"Yes," replied Mr. Lethbridge, in the innocence of his heart; "of course they do."
"Not a bit of it, my dear sir," said Kiss—"not a bit of it. They sympathize with the lovers because they are oppressed; because a villain is trying to ruin their happiness, is trying to separate them, is trying to blacken and damn the young fellow. That, my dear sir, is the secret of the interest the love-story creates. Without it the audience would regard it as so much wash—mere milk and water. The more the lovers are oppressed, the more the audience sympathizes with them. Pile on the agony; that is what a dramatist has to do. And a curious outcome of all this is to be found in the fact that the villain is now really the most popular character in a play. Presently he will command a larger salary than the leading man."
All this was very well as a matter of observation and disputation, but it did not provide for the meeting of the acceptance, and Mr. Lethbridge looked forward to the due date with a feeling of terror. Kiss could not meet the bill; Mr. Linton could not; and he could not.
He kept the trouble to himself, and all the more did it weigh upon him with terrible effect. The home in which they had been so happy from the first day of their marriage was slipping from him; the exposure would be a disgrace; the chances were that he would lose his situation at the bank; and what would become of him after that?

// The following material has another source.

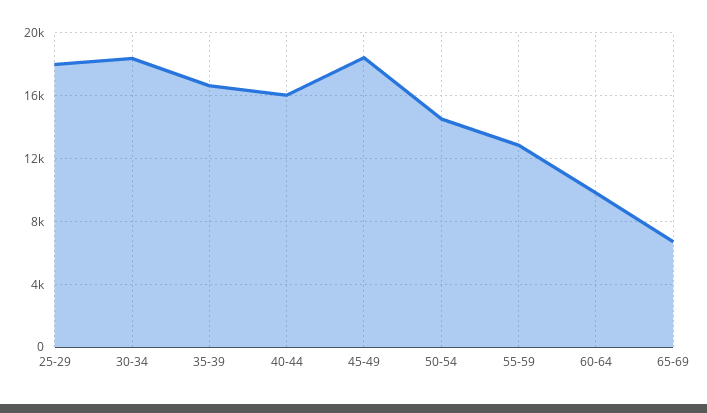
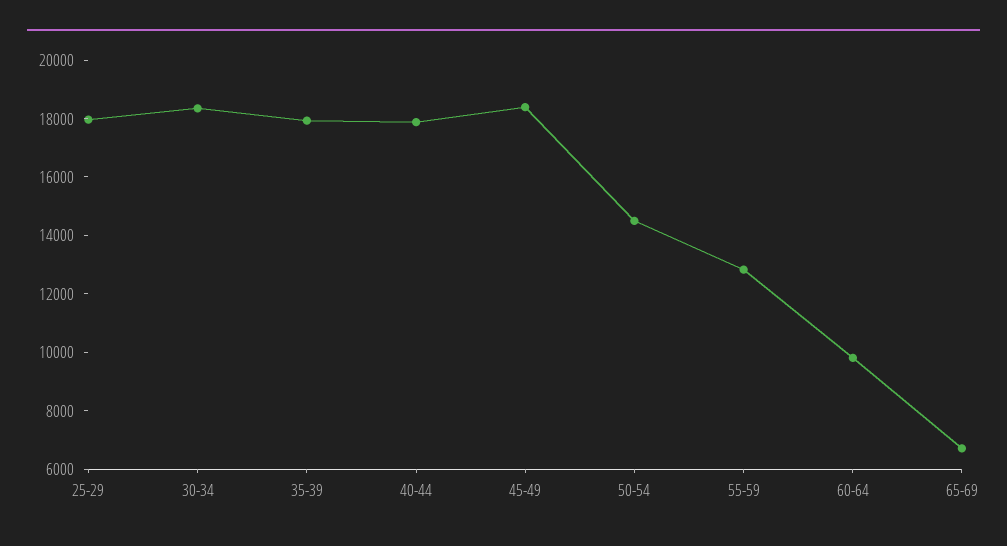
35-39: 16500 -> 18000
40-44: 16000 -> 18000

He dared not think of it. Unconsciously he paced the rooms of the dear home, gazing at the old mementos with exaggerated affection. They were part of his life; to every small item some story was attached which invested it with a sweet and human interest. It was an additional torture that he had kept his secret from his wife.
"My dear," said his wife to him while he was dressing in the morning, "you were very restless last night."
"Was I?" he remarked, with a guilty air.
"Yes. You were tossing about for hours, and murmuring something about a bill."
"Oh," he said, "the bank business. It is beginning to tell upon me, perhaps."
"Nonsense," said Aunt Leth; "you want a little medicine."
"Yes," he said, meekly; "that must be it."